• _Transcribed page contents_

------------------------------------------------------------------------

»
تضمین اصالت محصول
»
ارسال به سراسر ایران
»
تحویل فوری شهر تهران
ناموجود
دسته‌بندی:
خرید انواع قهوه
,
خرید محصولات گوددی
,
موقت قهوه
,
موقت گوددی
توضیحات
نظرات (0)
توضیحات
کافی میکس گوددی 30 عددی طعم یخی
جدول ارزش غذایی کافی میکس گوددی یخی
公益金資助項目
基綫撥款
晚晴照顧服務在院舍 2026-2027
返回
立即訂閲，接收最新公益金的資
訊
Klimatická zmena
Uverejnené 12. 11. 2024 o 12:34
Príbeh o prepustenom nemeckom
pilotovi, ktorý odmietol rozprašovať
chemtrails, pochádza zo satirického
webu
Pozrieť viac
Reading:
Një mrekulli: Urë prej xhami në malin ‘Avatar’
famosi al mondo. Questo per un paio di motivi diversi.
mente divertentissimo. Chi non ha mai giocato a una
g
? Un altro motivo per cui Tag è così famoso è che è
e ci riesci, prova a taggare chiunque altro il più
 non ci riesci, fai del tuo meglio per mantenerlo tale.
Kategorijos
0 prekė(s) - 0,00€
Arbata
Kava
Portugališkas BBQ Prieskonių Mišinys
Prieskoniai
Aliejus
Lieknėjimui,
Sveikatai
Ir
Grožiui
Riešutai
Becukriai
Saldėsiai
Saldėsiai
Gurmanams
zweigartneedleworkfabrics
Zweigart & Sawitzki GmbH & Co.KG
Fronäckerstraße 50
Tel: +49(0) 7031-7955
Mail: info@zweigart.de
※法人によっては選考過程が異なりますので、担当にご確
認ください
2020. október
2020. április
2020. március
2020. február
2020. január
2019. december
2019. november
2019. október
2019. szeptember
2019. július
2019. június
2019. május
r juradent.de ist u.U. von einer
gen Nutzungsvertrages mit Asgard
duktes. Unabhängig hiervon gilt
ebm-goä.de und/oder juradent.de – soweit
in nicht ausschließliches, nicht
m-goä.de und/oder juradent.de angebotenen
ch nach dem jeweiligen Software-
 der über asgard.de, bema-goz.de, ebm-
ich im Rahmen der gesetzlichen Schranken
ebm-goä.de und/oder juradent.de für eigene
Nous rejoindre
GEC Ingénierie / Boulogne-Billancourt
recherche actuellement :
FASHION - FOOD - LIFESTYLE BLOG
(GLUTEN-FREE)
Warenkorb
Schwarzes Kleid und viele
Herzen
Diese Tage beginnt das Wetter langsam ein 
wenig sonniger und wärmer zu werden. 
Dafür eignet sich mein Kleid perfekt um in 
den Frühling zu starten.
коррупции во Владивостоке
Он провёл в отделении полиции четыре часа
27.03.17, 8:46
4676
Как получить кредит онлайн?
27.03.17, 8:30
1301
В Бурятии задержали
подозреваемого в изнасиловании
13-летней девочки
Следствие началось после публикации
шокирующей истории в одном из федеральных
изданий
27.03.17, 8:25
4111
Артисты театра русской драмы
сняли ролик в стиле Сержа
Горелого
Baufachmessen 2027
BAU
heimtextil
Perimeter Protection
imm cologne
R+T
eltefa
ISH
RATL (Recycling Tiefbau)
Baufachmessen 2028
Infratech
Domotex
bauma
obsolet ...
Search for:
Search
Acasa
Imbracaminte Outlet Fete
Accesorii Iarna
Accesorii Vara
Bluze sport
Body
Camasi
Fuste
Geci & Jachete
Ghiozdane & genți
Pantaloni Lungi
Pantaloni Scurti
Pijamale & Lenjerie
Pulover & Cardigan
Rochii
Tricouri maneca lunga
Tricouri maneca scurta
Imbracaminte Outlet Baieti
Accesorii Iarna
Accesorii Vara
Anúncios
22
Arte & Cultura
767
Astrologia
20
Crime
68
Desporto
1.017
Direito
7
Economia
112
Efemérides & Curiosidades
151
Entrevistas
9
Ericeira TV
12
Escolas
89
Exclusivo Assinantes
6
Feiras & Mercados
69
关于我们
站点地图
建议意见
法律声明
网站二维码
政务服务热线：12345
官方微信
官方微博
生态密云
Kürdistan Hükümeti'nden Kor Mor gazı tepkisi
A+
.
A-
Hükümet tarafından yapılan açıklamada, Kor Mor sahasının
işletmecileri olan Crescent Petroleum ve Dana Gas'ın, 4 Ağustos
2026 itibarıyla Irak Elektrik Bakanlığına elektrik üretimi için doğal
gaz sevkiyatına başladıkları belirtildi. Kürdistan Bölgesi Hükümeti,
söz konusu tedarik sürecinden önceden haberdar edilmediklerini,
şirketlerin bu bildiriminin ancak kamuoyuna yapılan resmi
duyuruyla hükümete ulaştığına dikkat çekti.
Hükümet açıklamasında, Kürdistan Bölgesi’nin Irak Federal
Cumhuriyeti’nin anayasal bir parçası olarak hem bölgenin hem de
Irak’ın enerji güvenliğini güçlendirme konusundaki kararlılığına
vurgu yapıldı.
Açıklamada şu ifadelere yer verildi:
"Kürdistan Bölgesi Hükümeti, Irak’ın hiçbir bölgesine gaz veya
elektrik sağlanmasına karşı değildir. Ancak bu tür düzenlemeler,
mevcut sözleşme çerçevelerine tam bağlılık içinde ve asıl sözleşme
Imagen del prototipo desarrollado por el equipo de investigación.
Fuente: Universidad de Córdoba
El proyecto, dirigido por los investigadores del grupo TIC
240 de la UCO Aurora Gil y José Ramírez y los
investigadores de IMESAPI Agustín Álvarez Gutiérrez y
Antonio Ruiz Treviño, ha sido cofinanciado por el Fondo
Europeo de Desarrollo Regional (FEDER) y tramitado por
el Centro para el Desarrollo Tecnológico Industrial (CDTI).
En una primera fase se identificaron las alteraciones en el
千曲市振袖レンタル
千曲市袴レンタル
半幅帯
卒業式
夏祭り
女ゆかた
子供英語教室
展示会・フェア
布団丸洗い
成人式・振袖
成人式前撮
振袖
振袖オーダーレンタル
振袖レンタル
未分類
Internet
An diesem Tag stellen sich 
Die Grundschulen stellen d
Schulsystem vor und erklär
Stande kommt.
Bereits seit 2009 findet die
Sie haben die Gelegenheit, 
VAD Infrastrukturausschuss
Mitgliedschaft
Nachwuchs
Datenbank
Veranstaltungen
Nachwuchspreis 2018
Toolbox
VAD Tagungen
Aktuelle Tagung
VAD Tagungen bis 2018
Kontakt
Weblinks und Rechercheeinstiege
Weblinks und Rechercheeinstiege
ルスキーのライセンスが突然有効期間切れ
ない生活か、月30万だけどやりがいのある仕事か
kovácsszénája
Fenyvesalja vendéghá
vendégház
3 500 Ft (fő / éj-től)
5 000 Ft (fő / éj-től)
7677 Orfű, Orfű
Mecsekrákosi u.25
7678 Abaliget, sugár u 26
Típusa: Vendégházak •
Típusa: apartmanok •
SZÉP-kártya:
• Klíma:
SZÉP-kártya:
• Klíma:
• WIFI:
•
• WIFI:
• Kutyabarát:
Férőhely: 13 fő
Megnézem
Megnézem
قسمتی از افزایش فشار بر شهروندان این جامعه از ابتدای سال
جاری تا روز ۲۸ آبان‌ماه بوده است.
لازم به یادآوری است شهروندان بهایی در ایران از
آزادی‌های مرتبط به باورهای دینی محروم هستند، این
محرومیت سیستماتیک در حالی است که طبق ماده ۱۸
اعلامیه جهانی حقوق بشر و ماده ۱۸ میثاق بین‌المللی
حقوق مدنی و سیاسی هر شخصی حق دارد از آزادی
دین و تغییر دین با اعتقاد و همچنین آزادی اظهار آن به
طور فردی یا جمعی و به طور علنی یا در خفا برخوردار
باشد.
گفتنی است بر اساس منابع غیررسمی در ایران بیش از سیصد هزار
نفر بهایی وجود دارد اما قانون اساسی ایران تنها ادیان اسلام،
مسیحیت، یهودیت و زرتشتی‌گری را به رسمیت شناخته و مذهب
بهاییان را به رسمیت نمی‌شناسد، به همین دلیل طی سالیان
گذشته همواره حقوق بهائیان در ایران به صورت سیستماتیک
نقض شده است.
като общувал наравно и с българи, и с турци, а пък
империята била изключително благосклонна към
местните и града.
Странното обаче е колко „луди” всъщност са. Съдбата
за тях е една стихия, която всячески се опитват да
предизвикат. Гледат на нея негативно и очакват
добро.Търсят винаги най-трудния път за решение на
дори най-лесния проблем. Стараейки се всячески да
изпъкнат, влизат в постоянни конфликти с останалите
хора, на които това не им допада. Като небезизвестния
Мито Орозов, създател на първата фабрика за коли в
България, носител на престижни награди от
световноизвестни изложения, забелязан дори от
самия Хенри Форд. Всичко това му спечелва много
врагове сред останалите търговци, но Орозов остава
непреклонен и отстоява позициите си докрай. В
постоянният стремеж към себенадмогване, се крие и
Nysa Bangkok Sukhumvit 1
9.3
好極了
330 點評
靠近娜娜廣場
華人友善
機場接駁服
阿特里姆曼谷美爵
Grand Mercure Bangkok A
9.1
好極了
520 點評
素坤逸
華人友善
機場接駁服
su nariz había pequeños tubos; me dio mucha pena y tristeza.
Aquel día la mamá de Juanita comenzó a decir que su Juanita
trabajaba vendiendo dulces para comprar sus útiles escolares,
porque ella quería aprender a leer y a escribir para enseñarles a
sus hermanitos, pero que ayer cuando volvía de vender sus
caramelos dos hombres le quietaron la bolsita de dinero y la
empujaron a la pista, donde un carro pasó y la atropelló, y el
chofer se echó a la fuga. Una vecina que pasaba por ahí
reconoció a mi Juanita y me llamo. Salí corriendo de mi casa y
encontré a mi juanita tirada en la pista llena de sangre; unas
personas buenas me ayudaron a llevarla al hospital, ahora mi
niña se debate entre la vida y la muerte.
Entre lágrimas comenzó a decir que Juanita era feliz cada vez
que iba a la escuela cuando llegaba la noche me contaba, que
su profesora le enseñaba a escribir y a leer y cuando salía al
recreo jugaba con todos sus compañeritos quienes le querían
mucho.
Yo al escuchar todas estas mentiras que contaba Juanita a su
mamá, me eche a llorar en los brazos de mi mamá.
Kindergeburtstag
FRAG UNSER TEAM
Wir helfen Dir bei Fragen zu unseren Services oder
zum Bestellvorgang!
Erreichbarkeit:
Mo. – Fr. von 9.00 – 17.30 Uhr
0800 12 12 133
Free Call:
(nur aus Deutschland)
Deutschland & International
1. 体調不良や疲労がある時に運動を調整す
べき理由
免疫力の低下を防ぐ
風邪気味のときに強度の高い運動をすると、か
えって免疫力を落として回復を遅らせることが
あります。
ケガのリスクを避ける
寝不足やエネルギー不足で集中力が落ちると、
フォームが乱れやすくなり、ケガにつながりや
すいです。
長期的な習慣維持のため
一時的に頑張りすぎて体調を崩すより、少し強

------------------------------------------------------------------------

• _PROBLEM TO SOLVE_
Look over the entries above. Copy every line that contains the word "میکس".

• _OUTPUT OF THE TASK_
کافی میکس گوددی 30 عددی طعم یخی
جدول ارزش غذایی کافی میکس گوددی یخی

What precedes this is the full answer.